The districts of Harajuku and Omotesando might be next door, but they're also worlds apart.
Both are hubs of Japanese and international fashion, packed with clothing stores, trendy cafes, design houses and fashionable locals strolling the maze of streets. However, their aesthetics couldn't be more opposed.
Harajuku and Omotesando are both easily accessible by train.
Take the JR Yamanote Line to Harajuku Station for Harajuku's Takeshita Street or the Metro Chiyoda Line to Meiji Jingumae for Omotesando. Both areas are connected by a main boulevard, so the best way to travel around is by foot.
Takeshita Street in Harajuku is the center of Tokyo's street fashion scene
Omotesando is the approach to the Meiji Shrine, opened in 1920
The bridge by Harajuku Station is a popular spot for cosplayers and rockabilly dancers
While Harajuku is always on the forefront of the next big local trend, Omotesando focuses on the international and timeless. While Omotesando is all about luxury brands, the streets of Harajuku are overflowing with thrift store jackets and novel accessories.
Though their attitudes can contrast at times, these two Tokyo hotspots share a unique sense of cultural harmony and mutual appreciation that you won't find anywhere else. If Harajuku is the cool teenager, then Omotesando is the more mature and sophisticated older sibling.
For cheap, fun trends, make your way to Takeshita Street in Harajuku . Here you'll find upcoming trendsetting boutiques like Nadia Flores en el Corazon sharing walls with more iconic long-term staples like Dog, known to be frequented by fashion icons like Lady Gaga. Keep an eye out for deals as you dig through the shelves, and don't forget Daiso and Thank You Mart, Takeshita's two big discount stores.

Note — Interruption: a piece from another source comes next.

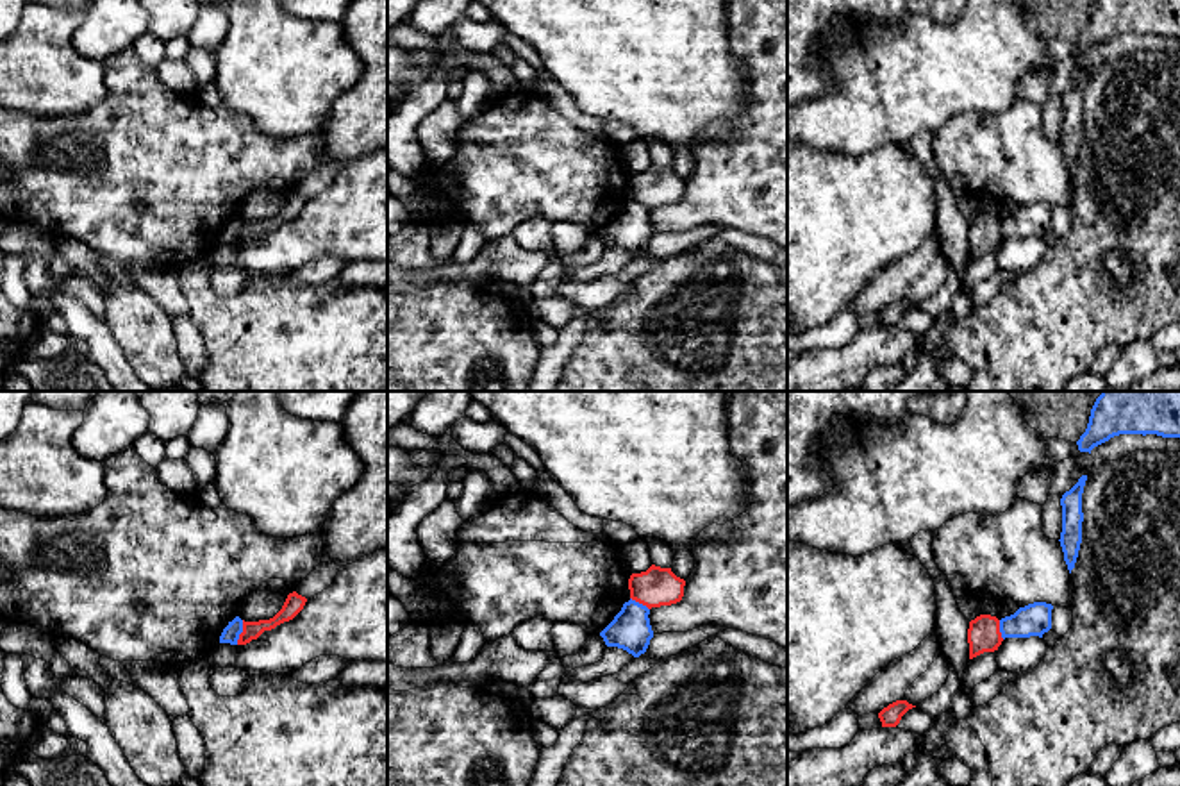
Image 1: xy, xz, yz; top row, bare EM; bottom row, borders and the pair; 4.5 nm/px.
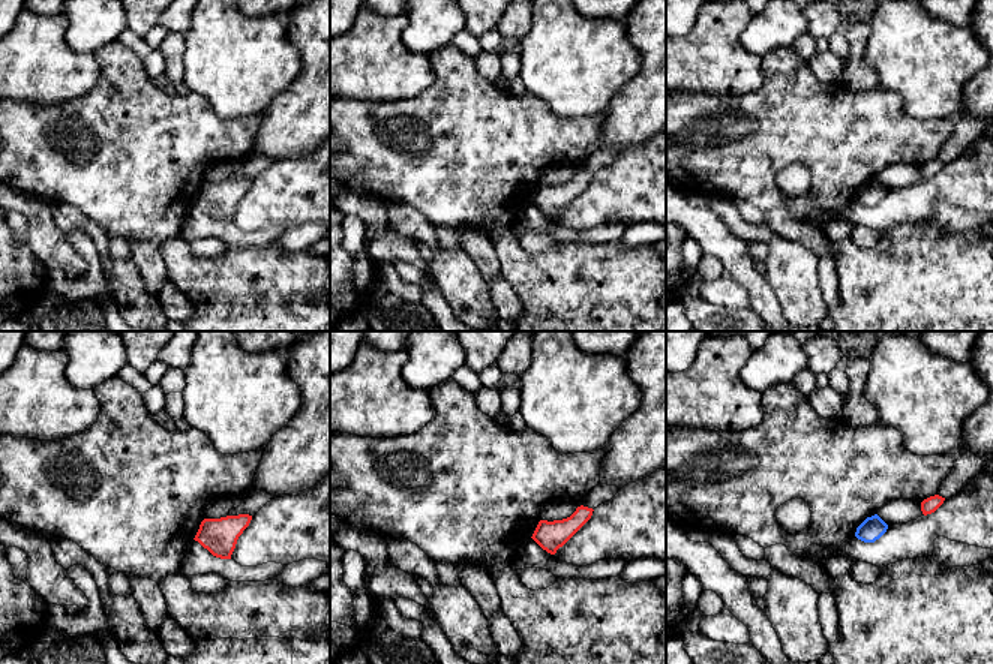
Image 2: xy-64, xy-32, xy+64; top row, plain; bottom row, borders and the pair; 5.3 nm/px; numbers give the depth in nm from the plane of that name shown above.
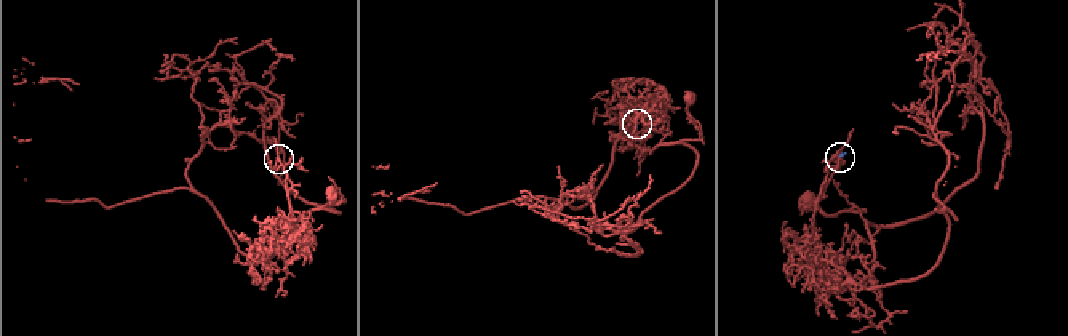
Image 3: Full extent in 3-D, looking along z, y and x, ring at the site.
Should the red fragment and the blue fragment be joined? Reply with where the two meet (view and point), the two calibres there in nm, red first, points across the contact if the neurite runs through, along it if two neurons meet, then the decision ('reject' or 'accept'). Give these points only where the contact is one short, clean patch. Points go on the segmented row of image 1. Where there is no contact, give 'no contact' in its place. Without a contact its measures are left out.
xy (241, 633) | 80/80 nm | along xy (243, 620), (243, 631), (236, 643) | reject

Weave your way through the back streets that shoot off Takeshita to uncover a variety of tiny shops and at the end cross the main road to find Harajuku's sneaker district (look for the small alleyway to the right of Murasaki Sports). For the ultimate in "kawaii" fashion, be sure to stop by 6% Dokidoki, located near Meiji Jingumae station behind the Kawaii Monster Cafe.
Over the past few years, Omotesando has become Japan's home of modern high-end fashion, with many designer labels setting up stores along the lavish and spacious boulevards that line the area. The second biggest upscale shopping neighborhood after Ginza, Omotesando differs from Ginza by focusing on more contemporary names like Maison Margiela, H&M, and MVRDV over classics like Dior and Prada (although both have locations in the area). Head to the iconic Omotesando Hills mall for seven floors of high-end fashion.
Physically and aesthetically between Harajuku and Omotesando lies Cat Street. A little more upmarket than Takeshita Street's offerings and less expensive than Omotesando, this popular local shopping destination is filled with some of the best variety of stores and cafes in Tokyo.
In addition to high-end upscale shopping and cutting-edge trends, the corners of these two neighborhoods are filled with rich history. Harajuku is home to Meiji Jingu Shrine , one of the city's most famous and well-trodden spiritual sites, and one of the area's largest green spaces. Originally completed in 1920, the shrine was destroyed during the Second World War, but was rebuilt not long after.
Omotesando is the front approach leading to Meiji Shrine , with the Japanese "omote" meaning "front" and "sando" meaning "approach."
If there's one thing that connects the Omotesando and Harajuku areas, it's a love of art. Both neighborhoods are filled with mainstream and independent galleries displaying works from both local and international artists.